Ces entreprises qui s’imposent un prix du carbone interne
Avec le feu vert du Parlement européen à la ratification de l’accord de Paris sur le climat, le 4 octobre, les conditions de mise en œuvre du texte de la COP21 de décembre 2015 sont désormais remplies. S’il rapproche la Communauté internationale d’un monde moins émetteur de gaz à effet de serre (GES), cet accord n’en laisse pas moins en friche la question clé du prix du carbone. Ce prix passe pour être l’instrument privilégié de la transition vers une économie moins polluante. Mais cette lacune n’est toutefois pas synonyme d’inaction.
A défaut d’être soumis au système européen de régulation des émissions de GES (EUETS), qui incite certains secteurs (industrie, énergie) à décarboner leur production, de nombreux grands groupes ont introduit dans leur gestion interne, en guise d’ersatz, un prix du carbone « maison ». Cette tarification, qui fait office d’outil comptable et parfois de gestion du risque, impose de nouvelles pratiques dans la gestion au quotidien des groupes et de leurs collaborateurs. L’objectif reste, bien sûr, de limiter les dérèglements climatiques.
517 entreprises dans le monde ont déjà choisi de se doter d’un prix du carbone interne (19% de plus qu’en 2015) et 732 prévoient d’en introduire un d’ici à 2018, constate CDP, une association d’actionnaires chargée d’évaluer les performances environnementales des entreprises. Les groupes « voient dans le prix du carbone (interne) un moyen de de protéger leur business model et se préparer à une future contrainte sur leurs émissions », explique le rapport du CDP, « Embedding a carbon price into business strategy ».
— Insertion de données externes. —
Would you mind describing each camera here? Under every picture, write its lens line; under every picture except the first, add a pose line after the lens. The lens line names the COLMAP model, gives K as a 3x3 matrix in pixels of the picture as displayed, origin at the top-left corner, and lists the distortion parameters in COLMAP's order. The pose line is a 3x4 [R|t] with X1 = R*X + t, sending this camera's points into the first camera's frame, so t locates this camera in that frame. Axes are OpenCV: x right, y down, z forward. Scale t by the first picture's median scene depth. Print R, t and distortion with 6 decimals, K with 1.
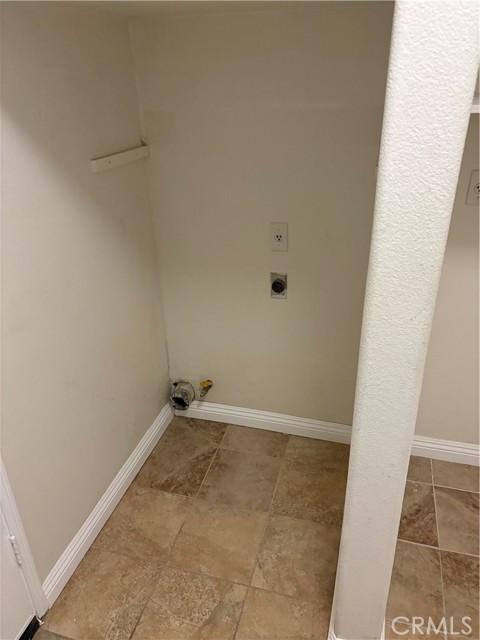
lens RADIAL K [[479.8, 0, 240.0], [0, 479.8, 320.0], [0, 0, 1]] dist [0.065648, -0.061508]
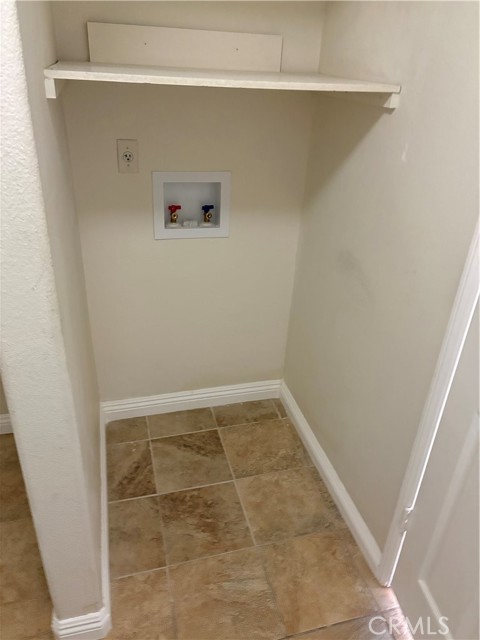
lens RADIAL K [[479.8, 0, 240.0], [0, 479.8, 320.0], [0, 0, 1]] dist [0.065648, -0.061508]
pose [[0.860413, -0.192111, 0.471999, 0.136750], [0.172655, 0.981335, 0.084683, 0.028870], [-0.479458, 0.008630, 0.877522, -0.039040]]
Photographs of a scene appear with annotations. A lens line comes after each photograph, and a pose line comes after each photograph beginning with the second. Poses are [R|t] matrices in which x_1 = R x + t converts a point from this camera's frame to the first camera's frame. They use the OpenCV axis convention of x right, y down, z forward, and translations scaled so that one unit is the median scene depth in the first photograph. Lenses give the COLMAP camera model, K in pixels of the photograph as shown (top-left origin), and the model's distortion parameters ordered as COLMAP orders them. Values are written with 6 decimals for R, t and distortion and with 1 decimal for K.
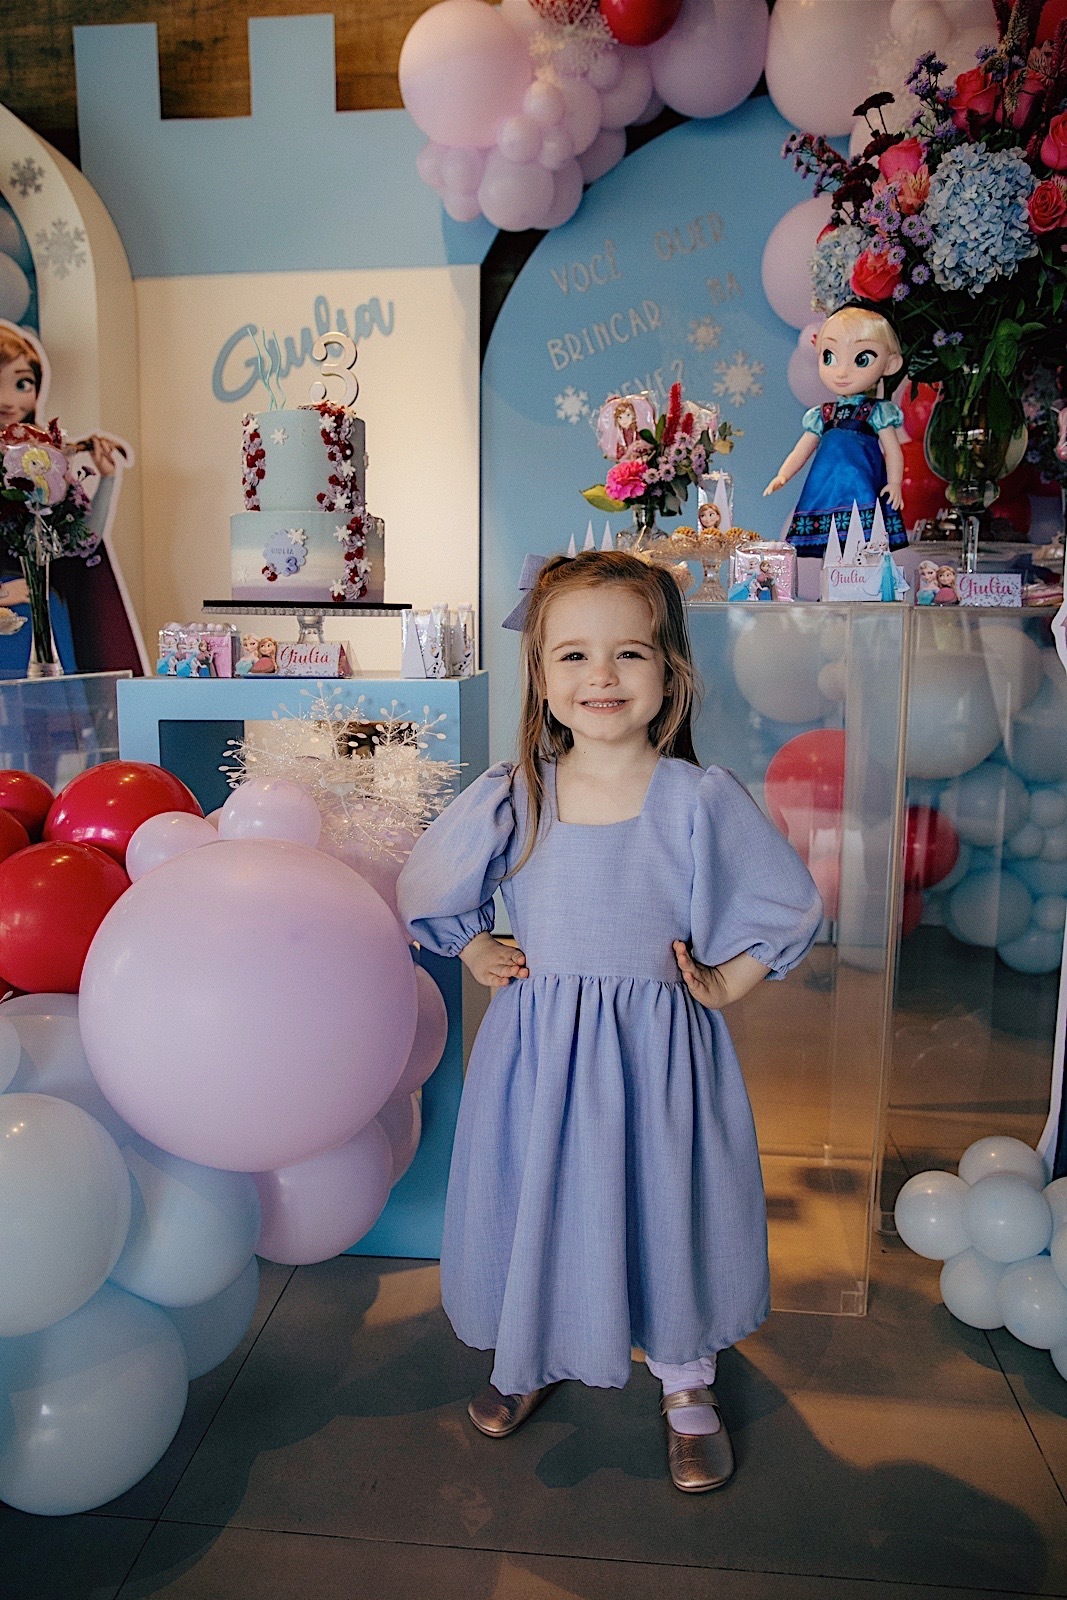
lens RADIAL K [[1093.1, 0, 533.5], [0, 1093.1, 800.0], [0, 0, 1]] dist [-0.101600, 0.055134]
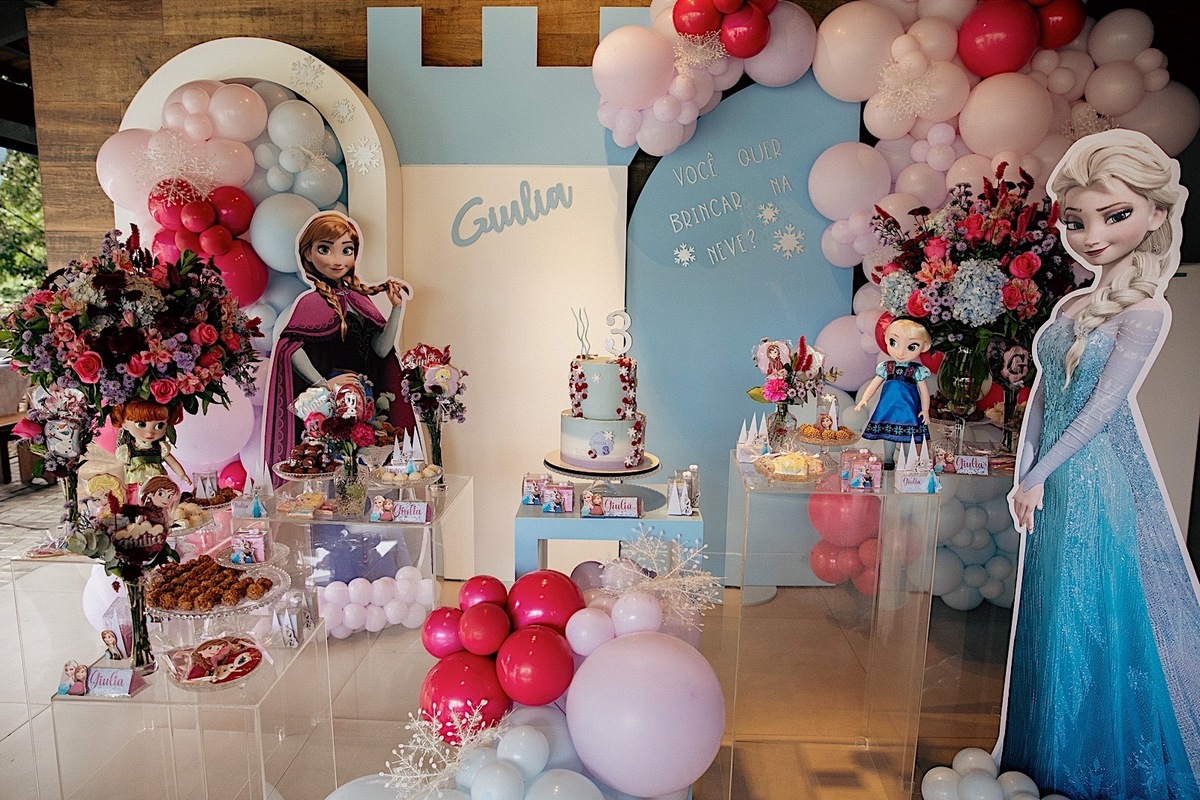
lens RADIAL K [[824.6, 0, 600.0], [0, 824.6, 400.0], [0, 0, 1]] dist [-0.096994, 0.000561]
pose [[0.998351, 0.002519, 0.057353, -0.282513], [-0.002386, 0.999994, -0.002397, -0.270215], [-0.057359, 0.002256, 0.998351, -0.353919]]
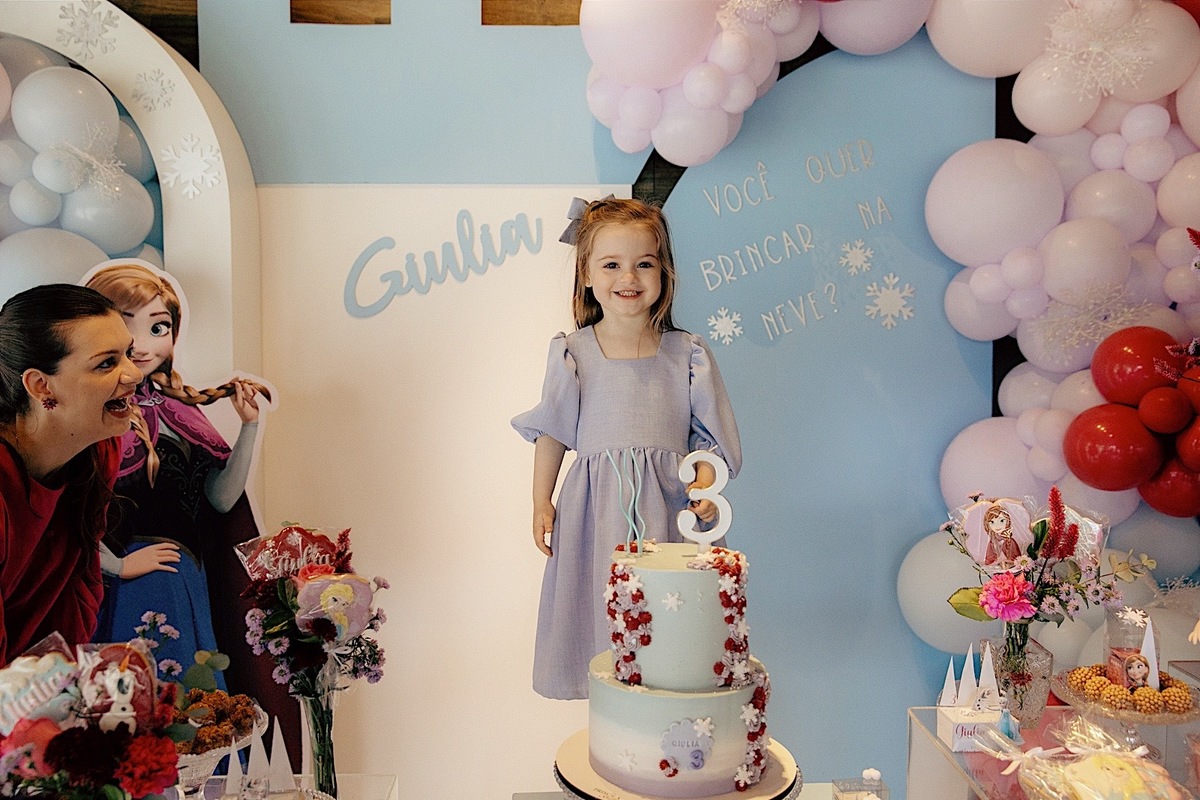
lens RADIAL K [[1030.4, 0, 600.0], [0, 1030.4, 400.0], [0, 0, 1]] dist [-0.057420, 0.095903]
pose [[0.991520, -0.014052, 0.129189, -0.359353], [0.026714, 0.994944, -0.096811, -0.380593], [-0.127176, 0.099442, 0.986883, 0.172662]]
En France, 56 sociétés se sont munis d’un prix du carbone (124 au Royaume-Uni). Parmi elles, Veolia, EDF, Saint Gobain, Danone, Suez, Engie, Bouygues, BNP Paribas ou encore la Société Générale, l’une des banques pionnières en la matière, selon CDP. « Grâce au prix du carbone que nous avons introduit dans la gestion interne de notre banque, nos émissions de gaz à effet de serre ont été réduites de 3,3% en 2016, soit une diminution de 11000 tonnes de GES », explique Emmanuel Martinez, directeur de l’environnement du groupe au sein de la direction RSE et développement durable. Dans le même temps, la consommation énergétique a été réduite de 6,8% l’an, soit 58 Gigawatts.